Since he was 17, Kent, England native Jon Cleary has been soaking up New Orleans culture. Thirty-six years later, Cleary exudes the sound and spirit of the Crescent City, the music bubbling out of him, a fountain of second line funk and Fess-flavored carnival music with a fist fulla Dr. John hoodoo stirred in as well. Cleary’s style reveals he’s a student of Crescent City piano men including Tuts Washington, Fats Domino and James Booker. There’s a considerable Allen Toussaint influence apparent as well.
Cleary paid homage to Toussaint on his last record, 2012’s Occapella. He insists it’s not a tribute, saying he was only “having fun” with Toussaint’s work, covering relatively obscure Toussaint tunes, except for “Southern Nights,” which Cleary considered too bubbly and wanted to make his version darker.
Toussaint shows up again on this release, but as an arranger, doing the horn charts for 7 of the 9 cuts on the record.
“Pump It Up” travels from Jamaica to New Orleans, meandering from a laconic, loping r&b shuffle to lively Ska, accented with timbales. Cleary leads the proceedings in a hoarse soul shout blending Ray Charles and Dr. John, backed with some backing vocal help from a member of his current trio, Absolute Monster Gentlemen bassist Cornell Williams. The other Monster Gents, guitarist Derwin “Big D” Perkins and drummer Jeffery “Jellybean” Alexander contribute vocals on additioal tracks.
For “Boneyard,” Clary and company put out some bone-rattling second line, horn-heavy fonk courtesy of the Dirty Dozen horns, with a Bo Diddley backseat propelling this spirited rant about living life to its fullest: “Before I make it to the boneyard I’m gonna have my fun,” Cleary proclaims, hollerin’ “I ain’t ready” over the top of the strutting street parade back from the graveyard and celebrating life.
Cleary says “Getcha GoGo Juice” is “completely composed of lines I’ve heard people say in New Orleans.” His N’awleans street patois is thick enough to need a translator except for the chorus, “I woooden do dat, me,” laid over a simmering layer of swampy NOLA fonk in the Dr. John tradition, a cauldron of bubbling, burbling gris-gris.

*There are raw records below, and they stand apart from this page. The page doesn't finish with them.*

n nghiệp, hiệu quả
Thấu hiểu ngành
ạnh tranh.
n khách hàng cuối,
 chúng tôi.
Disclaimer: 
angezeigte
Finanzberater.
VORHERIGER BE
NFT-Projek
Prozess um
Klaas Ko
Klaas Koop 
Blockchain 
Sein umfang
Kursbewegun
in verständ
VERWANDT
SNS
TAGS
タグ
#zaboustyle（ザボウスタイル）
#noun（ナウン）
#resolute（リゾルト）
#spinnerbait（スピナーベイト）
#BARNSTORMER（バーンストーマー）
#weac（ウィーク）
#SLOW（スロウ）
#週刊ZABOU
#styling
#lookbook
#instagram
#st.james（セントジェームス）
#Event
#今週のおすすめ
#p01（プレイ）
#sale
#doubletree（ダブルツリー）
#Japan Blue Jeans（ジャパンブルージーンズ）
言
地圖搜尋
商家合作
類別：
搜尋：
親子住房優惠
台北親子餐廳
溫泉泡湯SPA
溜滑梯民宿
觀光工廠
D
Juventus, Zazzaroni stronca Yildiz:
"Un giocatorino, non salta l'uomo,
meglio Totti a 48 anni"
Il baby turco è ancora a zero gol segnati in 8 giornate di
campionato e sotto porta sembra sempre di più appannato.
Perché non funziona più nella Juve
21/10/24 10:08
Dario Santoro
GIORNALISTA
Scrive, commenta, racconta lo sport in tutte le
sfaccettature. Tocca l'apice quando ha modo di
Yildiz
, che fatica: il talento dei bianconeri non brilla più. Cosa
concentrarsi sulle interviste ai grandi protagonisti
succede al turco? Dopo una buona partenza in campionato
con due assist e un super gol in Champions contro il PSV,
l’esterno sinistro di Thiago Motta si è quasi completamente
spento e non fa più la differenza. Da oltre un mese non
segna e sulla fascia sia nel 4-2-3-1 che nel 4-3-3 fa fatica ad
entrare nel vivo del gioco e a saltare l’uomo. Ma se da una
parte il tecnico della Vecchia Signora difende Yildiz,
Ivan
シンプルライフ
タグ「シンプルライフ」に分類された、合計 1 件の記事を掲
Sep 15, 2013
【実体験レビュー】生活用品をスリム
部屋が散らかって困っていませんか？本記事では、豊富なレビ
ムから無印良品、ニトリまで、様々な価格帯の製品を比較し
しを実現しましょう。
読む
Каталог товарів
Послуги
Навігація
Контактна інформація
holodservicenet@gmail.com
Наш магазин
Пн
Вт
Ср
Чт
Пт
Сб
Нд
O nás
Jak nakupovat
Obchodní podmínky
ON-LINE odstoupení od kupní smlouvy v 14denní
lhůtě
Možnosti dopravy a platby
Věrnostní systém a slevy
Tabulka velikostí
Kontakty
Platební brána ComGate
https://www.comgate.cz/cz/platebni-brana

Cleary often performs New Orleans r&b standards in his sets, there are no covers here. They’re all originals, but “Love on One Condition” reeks of the Toussaint touch, the beat so laid back its almost reggae, stuttering, horn-studded, strut-inducing funk that sneaks up on you and lays you out with a punch bad to the backbone.
Even though it’s a studio recording, GoGo Juice captures the spirit and excitement of Cleary live, a pulsating, percussive performance that leaves you stuffed with a cornucopia of Big Easy goodies, good for curing what ails you, from head to toe.